My second child was a little boy straight from the hospital at two days old. He was also our foster child and a drug baby so it was a very different experience than with our daughter. I called my boss on a Sunday afternoon to say that we were on our way to the hospital to get a baby and that I would be taking the next 12 weeks off (paid thanks to Bear Stearns). I elected to come in every Wednesday to keep things humming and to work through any issues that my team leaders were facing, sometimes I would bring the baby and sometimes my parents stayed with him. On my performance review that year, my boss said my greatest accomplishment was that my division didn't fall apart while I was out --- see how building infrastructure works????? Goodness knows I needed that 12 weeks to bond with a baby who was struggling and rarely slept plus all his doctor's appointments and meetings with his support team and birth parents. Twelve weeks did not seem long enough, but I was thankful for it all the same.

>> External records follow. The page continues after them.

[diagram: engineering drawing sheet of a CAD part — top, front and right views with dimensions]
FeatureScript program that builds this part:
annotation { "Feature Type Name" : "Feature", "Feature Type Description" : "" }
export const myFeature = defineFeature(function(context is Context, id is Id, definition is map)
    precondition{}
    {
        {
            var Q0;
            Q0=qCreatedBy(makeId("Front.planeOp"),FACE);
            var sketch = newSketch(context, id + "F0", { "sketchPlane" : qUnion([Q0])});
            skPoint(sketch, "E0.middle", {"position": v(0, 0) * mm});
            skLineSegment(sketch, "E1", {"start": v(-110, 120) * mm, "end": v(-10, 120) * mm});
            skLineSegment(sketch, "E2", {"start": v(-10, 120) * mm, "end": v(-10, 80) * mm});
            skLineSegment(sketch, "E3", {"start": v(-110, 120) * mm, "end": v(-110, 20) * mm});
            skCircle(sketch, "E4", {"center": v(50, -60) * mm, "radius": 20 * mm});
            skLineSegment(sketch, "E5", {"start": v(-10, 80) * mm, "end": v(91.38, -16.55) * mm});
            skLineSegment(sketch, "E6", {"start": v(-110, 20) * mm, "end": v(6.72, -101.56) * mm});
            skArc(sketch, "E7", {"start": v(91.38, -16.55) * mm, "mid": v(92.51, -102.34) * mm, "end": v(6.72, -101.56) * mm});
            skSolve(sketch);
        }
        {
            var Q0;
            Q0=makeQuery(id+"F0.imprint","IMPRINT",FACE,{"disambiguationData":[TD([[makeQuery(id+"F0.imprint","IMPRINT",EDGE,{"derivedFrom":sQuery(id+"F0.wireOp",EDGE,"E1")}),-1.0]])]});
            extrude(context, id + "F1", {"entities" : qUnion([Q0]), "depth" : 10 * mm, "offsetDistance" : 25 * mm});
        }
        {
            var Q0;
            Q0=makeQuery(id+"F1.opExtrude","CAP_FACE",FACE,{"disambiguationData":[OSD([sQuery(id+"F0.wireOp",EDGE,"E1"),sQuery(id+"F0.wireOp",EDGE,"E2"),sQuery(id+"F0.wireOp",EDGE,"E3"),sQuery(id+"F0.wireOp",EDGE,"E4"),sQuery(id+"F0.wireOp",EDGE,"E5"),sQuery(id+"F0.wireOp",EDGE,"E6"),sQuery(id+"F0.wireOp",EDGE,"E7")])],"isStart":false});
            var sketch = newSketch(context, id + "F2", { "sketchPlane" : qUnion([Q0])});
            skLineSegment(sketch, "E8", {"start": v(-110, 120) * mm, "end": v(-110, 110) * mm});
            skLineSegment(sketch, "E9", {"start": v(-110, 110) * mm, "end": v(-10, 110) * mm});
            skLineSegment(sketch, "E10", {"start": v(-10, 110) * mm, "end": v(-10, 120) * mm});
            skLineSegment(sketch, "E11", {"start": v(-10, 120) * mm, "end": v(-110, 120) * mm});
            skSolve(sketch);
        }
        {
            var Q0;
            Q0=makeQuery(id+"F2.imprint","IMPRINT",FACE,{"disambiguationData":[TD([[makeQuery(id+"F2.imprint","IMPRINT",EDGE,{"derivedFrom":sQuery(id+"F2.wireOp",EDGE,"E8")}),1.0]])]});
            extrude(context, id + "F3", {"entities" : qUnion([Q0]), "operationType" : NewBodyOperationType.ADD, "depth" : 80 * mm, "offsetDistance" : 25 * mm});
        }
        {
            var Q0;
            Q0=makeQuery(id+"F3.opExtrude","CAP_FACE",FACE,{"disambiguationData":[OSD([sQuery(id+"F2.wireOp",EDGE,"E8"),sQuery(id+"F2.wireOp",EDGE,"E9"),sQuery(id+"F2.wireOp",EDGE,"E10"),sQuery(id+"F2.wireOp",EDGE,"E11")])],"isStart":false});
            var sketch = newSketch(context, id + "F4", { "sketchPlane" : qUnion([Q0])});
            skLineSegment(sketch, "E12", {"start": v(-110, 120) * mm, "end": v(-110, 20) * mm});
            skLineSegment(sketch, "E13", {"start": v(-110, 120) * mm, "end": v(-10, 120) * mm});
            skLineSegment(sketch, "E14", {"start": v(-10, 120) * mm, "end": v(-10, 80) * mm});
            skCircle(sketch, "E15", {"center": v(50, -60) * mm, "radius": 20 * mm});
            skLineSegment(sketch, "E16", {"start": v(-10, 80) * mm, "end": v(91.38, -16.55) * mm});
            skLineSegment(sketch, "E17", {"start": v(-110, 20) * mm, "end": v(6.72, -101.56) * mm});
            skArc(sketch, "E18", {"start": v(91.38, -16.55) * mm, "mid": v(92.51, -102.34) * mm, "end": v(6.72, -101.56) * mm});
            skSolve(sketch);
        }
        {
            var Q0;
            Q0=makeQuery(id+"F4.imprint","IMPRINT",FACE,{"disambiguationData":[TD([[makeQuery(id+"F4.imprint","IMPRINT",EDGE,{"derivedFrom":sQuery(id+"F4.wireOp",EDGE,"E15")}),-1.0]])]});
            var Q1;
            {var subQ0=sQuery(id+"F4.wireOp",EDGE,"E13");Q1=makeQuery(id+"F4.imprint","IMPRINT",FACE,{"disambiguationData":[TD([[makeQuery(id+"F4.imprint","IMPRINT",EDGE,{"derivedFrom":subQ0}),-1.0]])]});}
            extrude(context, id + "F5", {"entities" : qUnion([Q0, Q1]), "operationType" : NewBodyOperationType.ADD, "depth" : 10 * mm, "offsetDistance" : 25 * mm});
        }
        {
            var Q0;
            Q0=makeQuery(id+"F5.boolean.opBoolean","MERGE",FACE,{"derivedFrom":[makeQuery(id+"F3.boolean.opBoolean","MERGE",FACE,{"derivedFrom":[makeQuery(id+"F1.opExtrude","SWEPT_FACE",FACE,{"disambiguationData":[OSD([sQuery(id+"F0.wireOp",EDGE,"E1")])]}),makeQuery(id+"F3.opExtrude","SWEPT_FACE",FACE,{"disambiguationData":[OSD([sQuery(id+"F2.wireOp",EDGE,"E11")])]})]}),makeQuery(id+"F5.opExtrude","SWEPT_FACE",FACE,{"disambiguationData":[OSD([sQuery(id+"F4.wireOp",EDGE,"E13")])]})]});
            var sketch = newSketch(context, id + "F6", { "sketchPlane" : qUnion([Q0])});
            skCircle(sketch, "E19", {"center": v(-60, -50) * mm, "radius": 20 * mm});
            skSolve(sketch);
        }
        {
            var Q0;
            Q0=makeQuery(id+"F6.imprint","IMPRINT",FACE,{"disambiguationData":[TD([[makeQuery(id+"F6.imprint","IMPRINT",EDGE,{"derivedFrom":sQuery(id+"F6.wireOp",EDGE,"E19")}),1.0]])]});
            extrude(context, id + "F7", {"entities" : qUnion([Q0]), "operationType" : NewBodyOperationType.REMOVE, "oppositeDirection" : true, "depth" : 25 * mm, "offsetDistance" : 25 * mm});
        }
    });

Example #2: Kim Caldwell - Head Coach of the Women's Basketball Team at The University of Tennessee. Kim accepted the head coach job in April 2024, announced she was pregnant in September 2024, and had her baby in January 2025 right in the middle of basketball season. She took four days before she returned to practice and only missed one game before returning to the sidelines full-time. Admittedly this timing is terrible: it's her first year in the role and she has a team that is a contender so letting go during the middle of the season would have been hard for anyone.....but four days!!!!!! I was still figuring out how to give my kid a bath within the first four days! I'm sure she didn't want to miss the meat of her basketball season, but to me, that's a big ask of a first-time mom. She has shared that her mother and her sister are helping her until after the season, but it still seems so quick for everyone involved!
Example #3: Meteorologist Erin Moran - Erin is a meteorologist in the Dallas/Fort Worth area and has had two kids in the past four years or so. She had her baby boy in September 2024 and took 150 days off to be with him before her husband took paternity leave to extend the baby's time at home by another eight weeks. So Erin was back doing the weather for eight weeks before she announced that she was resigning to spend more time with her family. Goodness knows this is more time off than most moms get, but do you think her employer was pleased that she took all that time and then resigned? or is it just a reality that faces every employer of parents? As she departed, she expressed her thanks for the generous benefit of her leave - do you think they gave her a hard time about stay home for good?
So what's the solution? Most working moms have to depend on the government-mandated 12 weeks off WITHOUT PAY to spend time with their baby and they are required to use all their sick days and vacation days to cobble together some income during the 12-week period. I read that 73% of new moms think about quitting post-birth and 36% actually do quit within 18 months of becoming a mom.
Any family who has been through this knows that these are the most difficult days of your career. Even if everything goes well and people are healthy and sleeping, it is still challenging to juggle it all and to feel good about yourself as a person.
So what's the answer to the original question: How much maternity leave is too much or too little????? I think the answer is: every mom has to figure out what works for them. Most likely it is a combination of considerations on how much support a person has, how much money the person has, how healthy the baby is, and how supportive a company is to the newest parents on their teams. You would think we would have this figured out by now as a country, but most companies do not have a great strategy and only do what is required of them. My guess is most moms have regrets.
For me, I wish that I had taken more time with my daughter to bond, have fun, and get to know each other better before we got into our work and daycare routines. Looking back you can see it is time you will never be able to recoup.